The Lives We Try to Lead: Review of The Jade Butterfly

cover52634-mediumThe Jade Butterfly by Jeffrey Round

Thanks to NetGalley and Dundurn for the review copy. The Jade Butterfly will be available for purchase on March 3, 2015

This is book three in the Dan Sharp series. If you haven’t read books one and two, the author does a good job of keeping the new reader informed without getting too specific, but with the title release more than three months away, and the first two books available as a bundle right now, I recommend catching yourself up on some good new-fashioned Canadian noir.

In this installment, Dan meets a mysterious Chinese diplomat with a simple request: Find his sister, who’s been presumed dead for more than 20 years, but who appeared on the website of a Canadian bakery only months before.

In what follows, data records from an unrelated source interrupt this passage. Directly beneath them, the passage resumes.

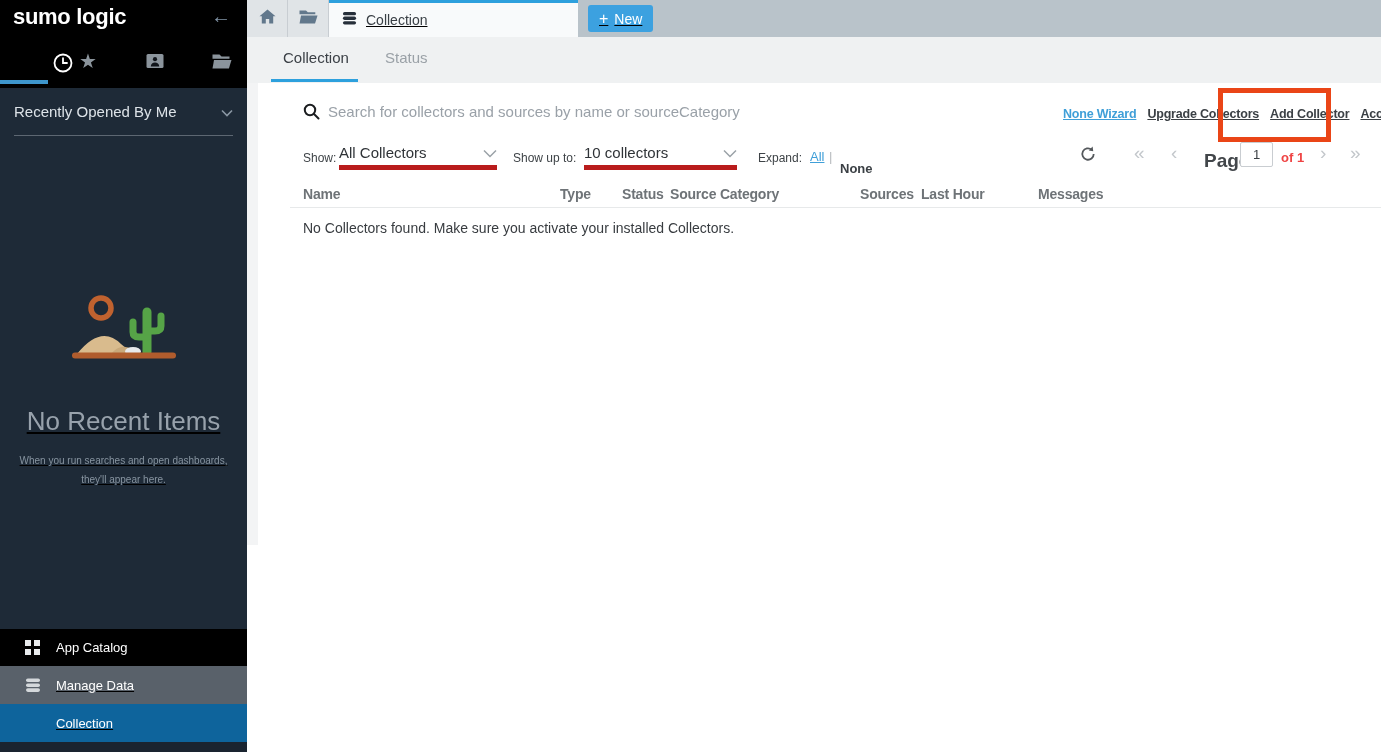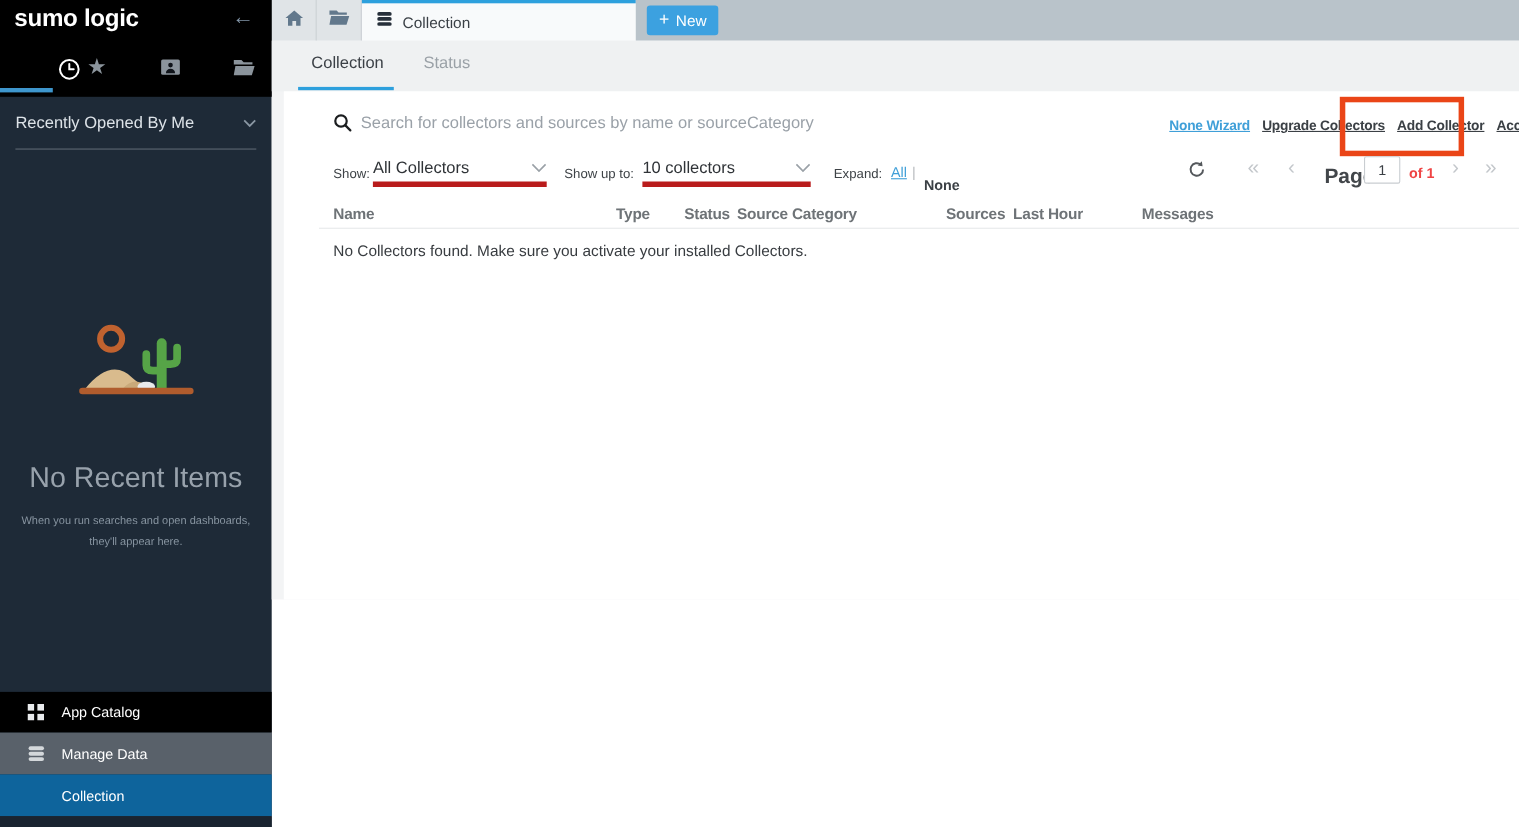--- a/index.html
+++ b/index.html
@@ -5,7 +5,7 @@
   * { margin:0; padding:0; box-sizing:border-box; }
   html,body { width:1381px; height:752px; overflow:hidden; background:#fff;
               font-family:"Liberation Sans", sans-serif; }
-  .stage { position:relative; width:1381px; height:545px; display:flex; }
+  .stage { position:relative; width:1381px; height:545px; display:flex;text-decoration:underline; }
 
   
   .sidebar { width:247px; height:752px; background:#1e2a37; display:flex; flex-direction:column; flex:0 0 247px; }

What follows is a tale of international intrigue, the rebelliousness of youth, the folly of best intentions, and the horrors of what happens when we try our hardest, but still fail spectacularly.

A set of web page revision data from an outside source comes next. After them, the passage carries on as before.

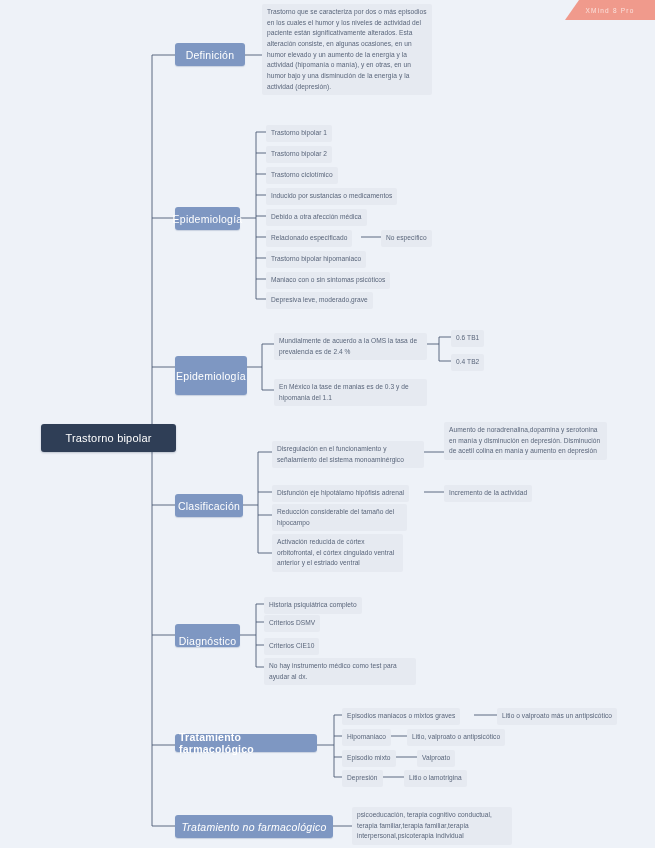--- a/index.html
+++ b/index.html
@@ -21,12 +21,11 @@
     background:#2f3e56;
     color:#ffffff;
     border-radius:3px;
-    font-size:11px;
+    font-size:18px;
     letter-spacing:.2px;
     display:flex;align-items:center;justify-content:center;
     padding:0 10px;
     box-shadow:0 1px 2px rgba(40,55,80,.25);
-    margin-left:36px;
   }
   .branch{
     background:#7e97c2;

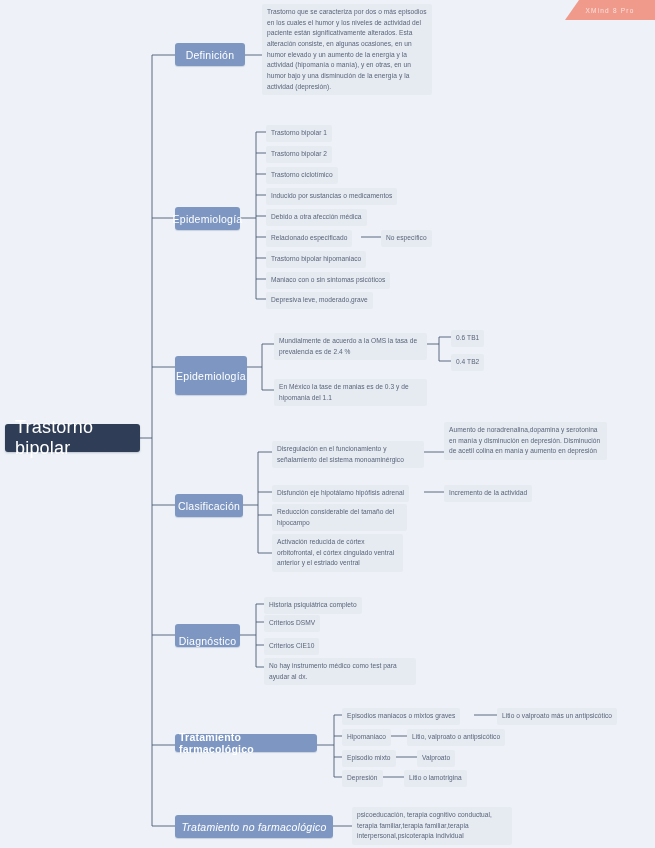--- a/index.html
+++ b/index.html
@@ -243,7 +243,7 @@
   <div class="node sub" style="left:404px;top:770px;">
     <span>Litio o lamotrigina</span></div>
 
-  <div class="node branch" style="left:175px;top:815px;width:158px;height:23px;font-style:italic;">
+  <div class="node branch" style="left:175px;top:815px;width:130px;height:23px;">
     <span>Tratamiento no farmacológico</span>
   </div>
   <div class="node leaf" style="left:352px;top:807px;width:160px;">

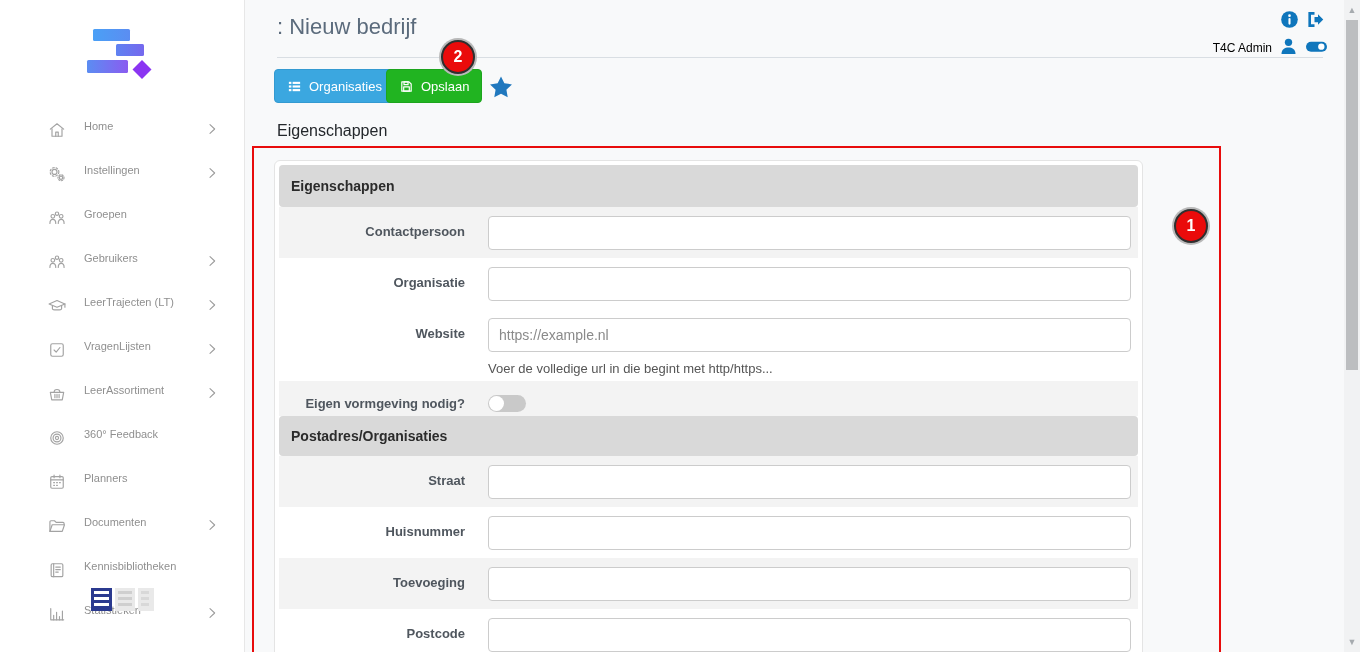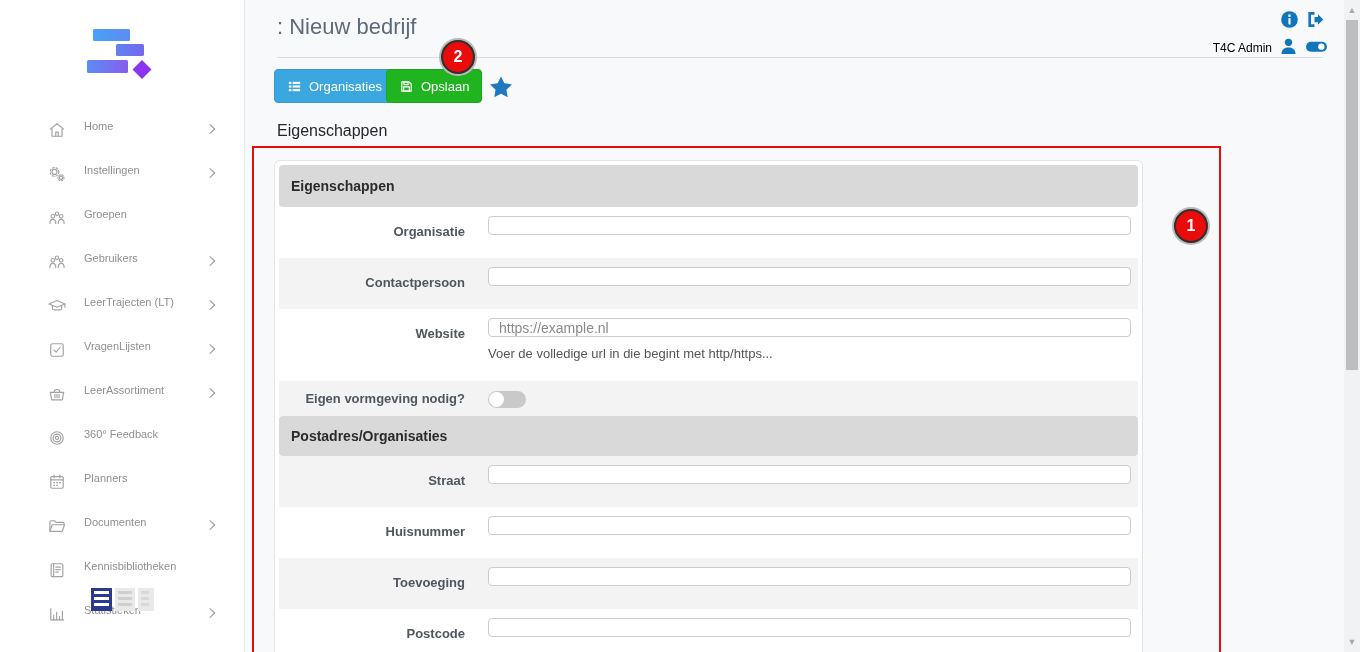--- a/index.html
+++ b/index.html
@@ -355,13 +355,13 @@
     <div class="card">
       <div class="panel-header">Eigenschappen</div>
 
+      <div class="frow frow-std gray">
+        <div class="flabel">Contactpersoon</div>
+        <div class="fctl"><input class="tinput" type="text" value="" style=""></div>
+      </div>
+
       <div class="frow frow-std white">
         <div class="flabel">Organisatie</div>
-        <div class="fctl"><input class="tinput" type="text" value="" style=""></div>
-      </div>
-
-      <div class="frow frow-std gray">
-        <div class="flabel">Contactpersoon</div>
         <div class="fctl"><input class="tinput" type="text" value="" style=""></div>
       </div>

Jeffrey Round knows how to write suspense. All the little threads of coincidence and desire that tie us to each other are strung taught at his whim. New readers will be able to follow the plot, but the larger tensions of family and personal history that follow Dan from the from book one may be lost on them.

Above everything, Dan is a good man trying to do right in a hard world. There are circumstances beyond his control, that’s a given. But the real art is how Round lays out those elements of our lives that we do have control over: How we treat our family, how we choose our lovers; that can mean the difference between happiness and ruin when taken in aggregate. You try to do right, to solve the unsolvable problems of your life, to prioritize those things you hold most dear, and yet, there is always something to get in the way; some trick of fate that pushes you over the edge, that ruins all your carefully laid plans.

That’s the real suspense in a Dan Sharp book. That’s the hook that keeps you coming back for more. It’s almost a uniquely Canadian kind of writing. It’s not the absence of connection that builds tension in these books, it’s the perilous nature of the connections we do have. It’s not only the world as we know it that’s dark, it’s the ways it could be even darker than it is. It’s the vast, unavoidable distance that stretches between who we are and who we try to be.